Audio-visual speaker diarization is the process of detecting "who spoke when" using both auditory and visual signals. It aims to determine "who spoke when" in multi-speaker scenarios.
Speaker diarization is the process of partitioning an audio stream containing human speech into homogeneous segments according to the identity of each speaker. It can enhance the readability of an automatic speech transcription by structuring the audio stream into speaker turns.
This project aims to perform lip sync detection using the modified Lip-Sync Expert SyncNet from Wav2Lip
SyncNet is a sophisticated deep learning model specifically designed to analyze and adjust the synchronization between audio and video streams in speech videos. In essence, its original purpose is to determine the appropriate time shift to align the out-of-sync audio and video input, thereby synchronizing the multimodal data.

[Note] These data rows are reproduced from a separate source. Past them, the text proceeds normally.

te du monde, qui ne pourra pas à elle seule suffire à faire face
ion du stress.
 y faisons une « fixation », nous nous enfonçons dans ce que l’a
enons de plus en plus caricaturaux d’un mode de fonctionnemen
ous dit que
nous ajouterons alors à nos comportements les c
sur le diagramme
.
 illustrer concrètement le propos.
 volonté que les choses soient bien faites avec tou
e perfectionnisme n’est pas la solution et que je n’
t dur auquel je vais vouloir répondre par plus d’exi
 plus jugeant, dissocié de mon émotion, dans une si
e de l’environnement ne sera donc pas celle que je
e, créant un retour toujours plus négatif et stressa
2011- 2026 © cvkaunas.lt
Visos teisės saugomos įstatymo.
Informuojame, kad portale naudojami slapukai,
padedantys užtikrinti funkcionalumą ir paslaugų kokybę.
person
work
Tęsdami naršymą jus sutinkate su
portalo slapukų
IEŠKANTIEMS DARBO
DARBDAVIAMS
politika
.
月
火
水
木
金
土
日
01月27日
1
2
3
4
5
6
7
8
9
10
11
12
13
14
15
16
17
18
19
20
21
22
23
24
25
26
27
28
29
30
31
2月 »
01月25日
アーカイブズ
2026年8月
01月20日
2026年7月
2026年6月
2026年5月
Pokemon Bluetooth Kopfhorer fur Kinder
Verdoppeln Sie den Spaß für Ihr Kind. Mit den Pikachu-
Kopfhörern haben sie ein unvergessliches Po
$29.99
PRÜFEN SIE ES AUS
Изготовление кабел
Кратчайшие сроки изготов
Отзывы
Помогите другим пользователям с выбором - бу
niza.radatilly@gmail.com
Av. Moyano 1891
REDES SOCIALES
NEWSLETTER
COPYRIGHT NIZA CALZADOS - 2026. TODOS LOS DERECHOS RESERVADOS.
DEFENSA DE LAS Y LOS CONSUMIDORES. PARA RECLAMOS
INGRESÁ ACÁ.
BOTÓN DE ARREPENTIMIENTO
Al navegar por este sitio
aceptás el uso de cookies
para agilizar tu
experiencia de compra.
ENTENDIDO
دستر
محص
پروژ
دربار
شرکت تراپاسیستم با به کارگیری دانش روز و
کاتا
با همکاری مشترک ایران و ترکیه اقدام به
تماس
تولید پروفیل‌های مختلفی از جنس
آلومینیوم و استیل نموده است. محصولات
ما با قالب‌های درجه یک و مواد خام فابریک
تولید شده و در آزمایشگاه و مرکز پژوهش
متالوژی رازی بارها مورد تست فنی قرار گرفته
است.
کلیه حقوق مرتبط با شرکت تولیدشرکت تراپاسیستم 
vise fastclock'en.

Wav2Lip, in an innovative modification of the original SyncNet, employs it as a Lip-Sync Expert to create talking face videos, but with two crucial adaptations. Firstly, it modifies the model to accommodate full-color (RGB) videos, as opposed to the grayscale format originally supported. Secondly, it alters the loss function so that the output produced is a sigmoid-activated score that ranges between 0 and 1. This score quantitatively indicates the level of synchronization between the audio and video inputs.
To apply the augmented version of SyncNet to a task such as speaker diarization within a multi-speaker video, several preparatory steps must be taken. The initial step involves utilizing a face detection algorithm to isolate the video stream for each speaker. Subsequently, for each subject's facial video, corresponding segments of the video and the Mel spectrogram of the audio are concurrently cropped into matching and overlapping segments.
SyncNet is then employed to analyze each segment, yielding a score indicating the synchronization between the speaker's lip movements and audio. The process is conducted over the temporal dimension, ultimately producing a temporal plot of synchronization scores like this:
Now the only step left is to take the argmax across the time dimension to get the current speaking person
- PyTorch
- OpenCV
- librosa
- MediaPipe
- matplotlib
- ffmpeg
The project mainly consists of a Python script for lip sync detection and analysis. The script uses a pre-trained SyncNet model (not included in this repository).
- main.py: The main script for lip sync detection and analysis.
- syncnet.py: SyncNet model file.
- utils.py: Contains utility functions used in the script.
- input.mp4: Sample input video.
Download the pre-trained SyncNet model pth file from Wav2Lip repository though this link Here and place it in the same directory as the script
To use the lip sync detection, follow these steps:
Run the script with the required arguments. You can change the default arguments in the script if needed:
python main.py --video input.mp4 --audio audio.aac --output output.mp4 --model lipsync_expert.pth --save_face False
Note: The --save_face
argument is a boolean value that determines whether to save individual face videos. By default, it is set to False.
The script will output a plot of the lip sync activation signal for each face detected in the video and save it as 'sync_signals.png'. Note the argmax is the talking subject, which is clearly separated in the plot
- Used IoU to track faces from consecutive frames
- Added bounding box expansion
- Padded video and audio frames to make segment length equal to original video length
- smoothed sync signal using a moving average filter